*TASK BRIEF:*
Within the listing, how many lines hold the word "buttons"? Give the number by itself.

*INPUT DATA:*
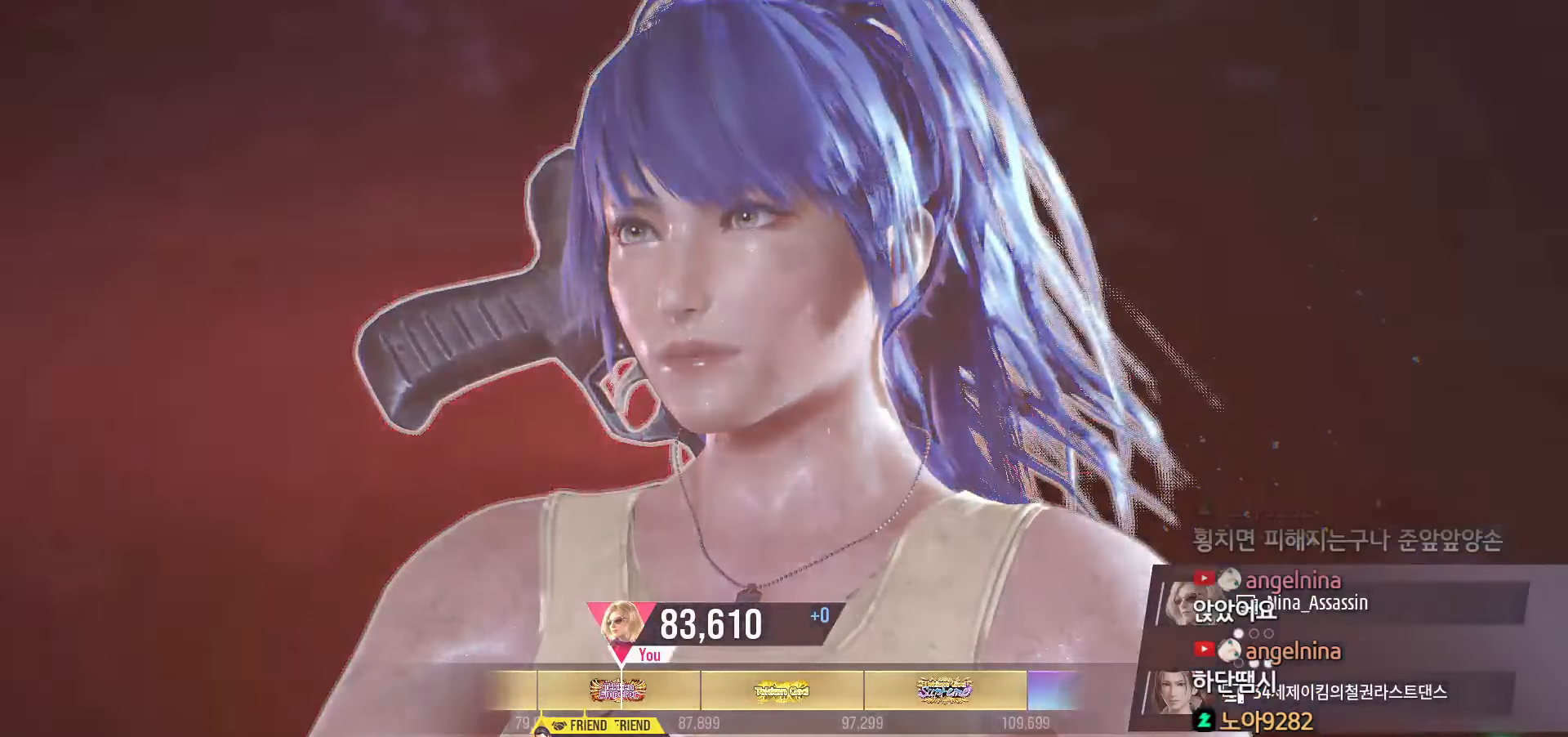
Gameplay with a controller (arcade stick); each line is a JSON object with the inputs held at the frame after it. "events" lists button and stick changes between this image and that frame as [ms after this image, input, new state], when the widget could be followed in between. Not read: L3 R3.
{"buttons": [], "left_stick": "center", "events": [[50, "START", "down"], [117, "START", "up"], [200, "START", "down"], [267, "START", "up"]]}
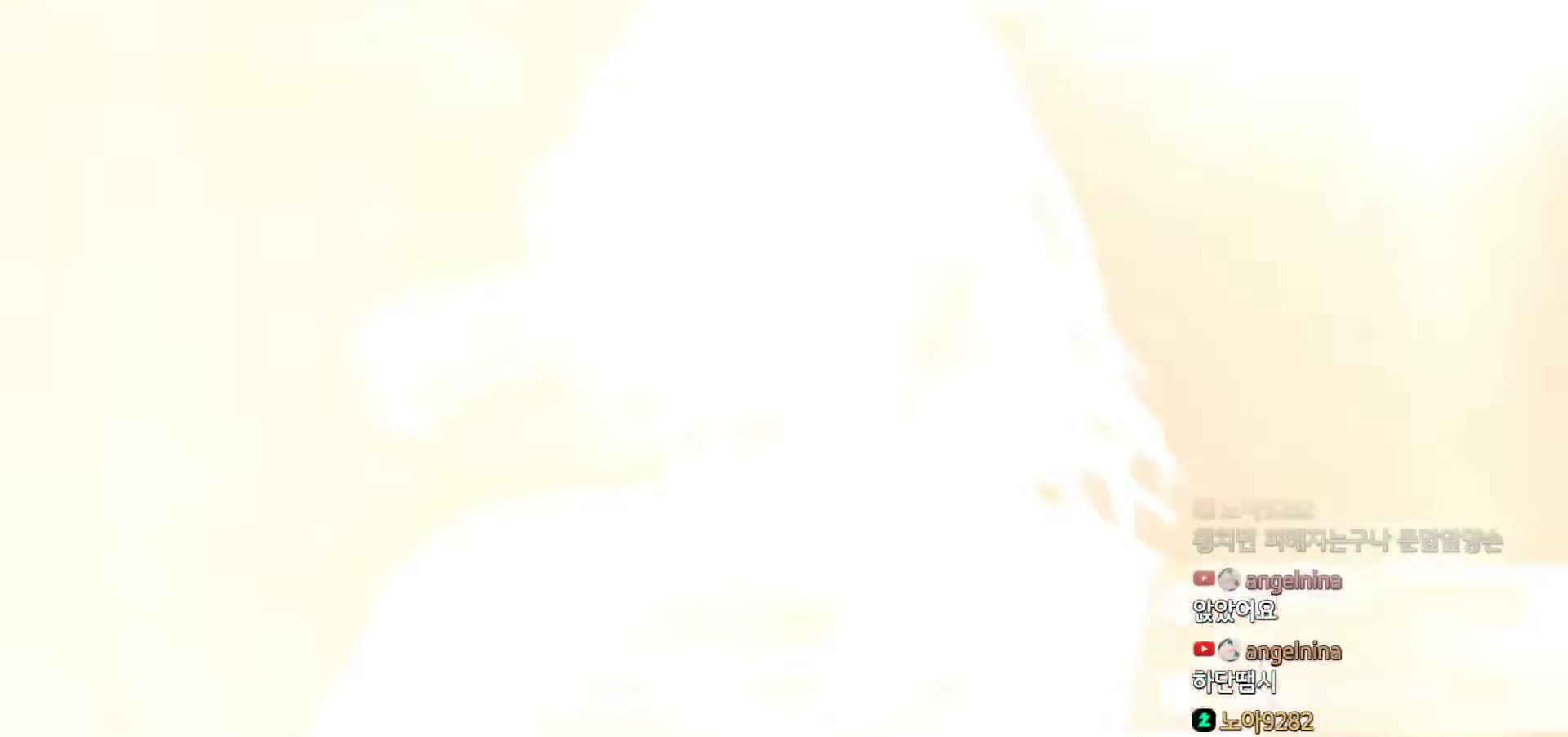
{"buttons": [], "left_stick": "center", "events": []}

*RESULT FOR THIS TASK:*
2